Before long, we’ve spotted a troop of tiny squeaky squirrel monkeys, lacing in and out of the vines in that strange compulsion animals have to never divert from the path made by the one in front. We find howler monkeys next – a group of mothers and babies drying out as the sky gradually blues. Then spider monkeys – brown here and quite different from the black, South American species we saw in the Amazon. We watch them for a while, transfixed.

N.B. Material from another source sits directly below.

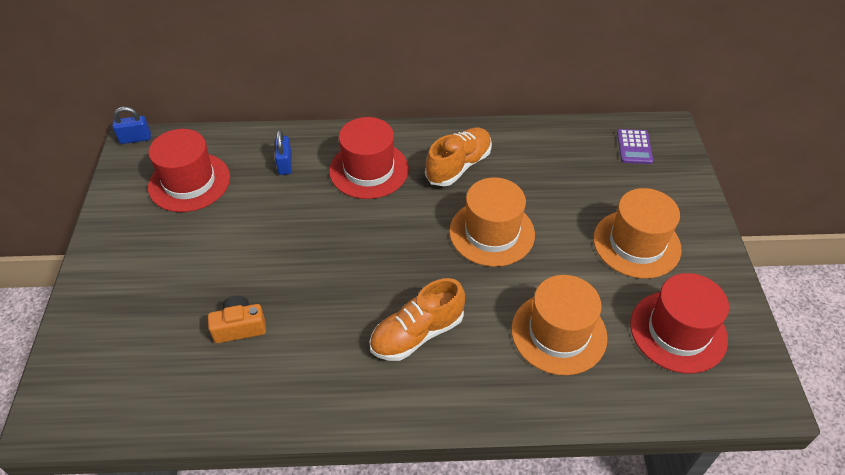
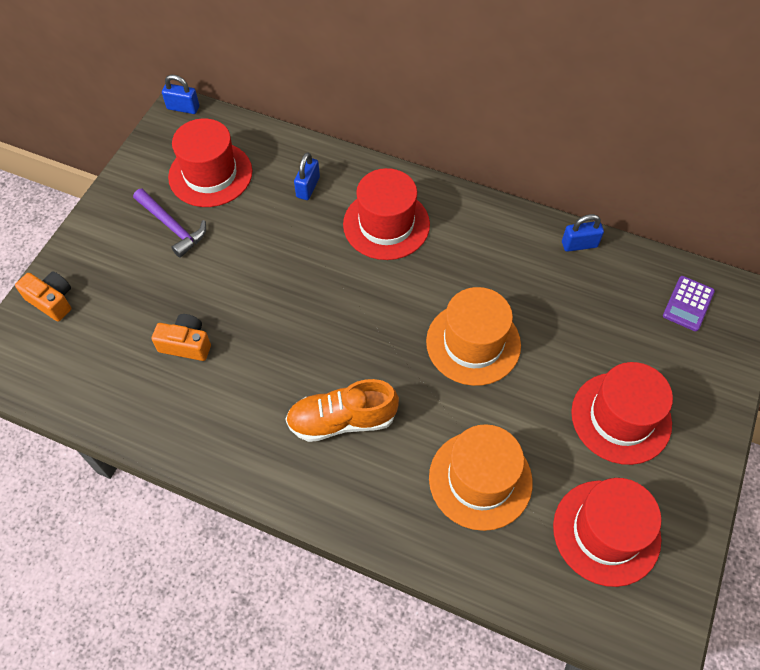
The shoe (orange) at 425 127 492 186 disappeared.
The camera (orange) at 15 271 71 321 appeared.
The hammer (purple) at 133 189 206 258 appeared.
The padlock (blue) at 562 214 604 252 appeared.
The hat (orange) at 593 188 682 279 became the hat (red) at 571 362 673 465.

Following a trail through the forest to a small cove, our guide finds us something truly special: a tapir. He – we know it’s a he, because of his very large penis (tapir’s have one of the longest penises of any animal) – is lying in between the mangroves on a comfy bed of fallen leaves. He raises his head, with that peculiar trunk-like prehensile nose, to look at us. Then flops back down. With a powerful yawn, he shuts his eyes and before long, we hear an undeniable snore!
The rest of our trek, I’m in an awestruck daze. We pass three enormous crocodiles sunbathing on the opposite (thankfully) bank of a river – I barely note them. We find a lovely three-toed sloth – I hardly crane my neck up.
Then, outside the park’s Sirena research station, on a tiny grass airstrip, we find a huddle of sleeping peccaries, looking just like luggage, just yards from a 2-prop plane – I register them. But nothing can beat the (Baird’s) tapir.
We return to Drake Bay for an hour’s sleep, before we set off again for a nightwalk with Tracie ‘the Bug Lady’. We’re all tired and more than satisfied with our day’s coup, so my mother considers skipping the nightwalk for her bed: “I’m not that fussed about seeing insects.” I persuade her to come along, although I have my doubts – after so many amazing sights, surely anything else will be an anticlimax?
We trudge to the meeting spot in the pouring rain and pitch black. My torch dies before we’ve left the hostel and we’re all stumbling with tiredness. But Tracie turns out to be a captivating entomologist, incredibly knowledgable and full of extraordinary stories about her tiny subjects. From the dripping, jungle path – “careful of snakes, we’ve seen two fer de lance here this week” – she conjures bright yellow tree snakes, enormous smoky frogs, tailless whip scorpions, deadly beetles, spiders, glow-in-the-dark fungus and even a sleeping sloth high in the tree.
My favourite is a seemingly undisturbed patch of mossy verge, which she gently taps with a twig to reveal the perfectly hewn door of a trapdoor spider. He leaves it open for a short time and then, suddenly slams it shut with the impatience of a man bothered by door-to-door salesmen.
It’s nearly midnight by the time we reach our beds after an incredible day. Our final day in Drake Bay, we spend trying to find some of the animals Tracie showed us. We look for snakes, frogs and bats but our blind without our guide. Finally, my mother finds a massive scary arachnid in his cave – it’s the Bolivian wandering spider whose toxic delivery Tracie described so vividly. We leave it alone.
Corcovado is a special place not just for Costa Rica but for the world. Yet, as with ‘protected’ national parks across the world, this one too is threatened by logging, agriculture, illegal trade in animals, shark finning, pollution and the steady ingress of roads. I don’t believe that national parks should be closed to people – the opposite, in fact. But I know that we are just 4 of the increasing numbers of visitors to this precious wilderness. I hope that now, in the 21st century, in a relatively developed nation, this popularity doesn’t mean more pollution and damage, but rather, an increased value being placed on the wildlife we’ve all come to see.
As with all good things, my parents’ holiday too comes to an end. They fly out of Costa Rica, and we will make our way north to Nicaragua.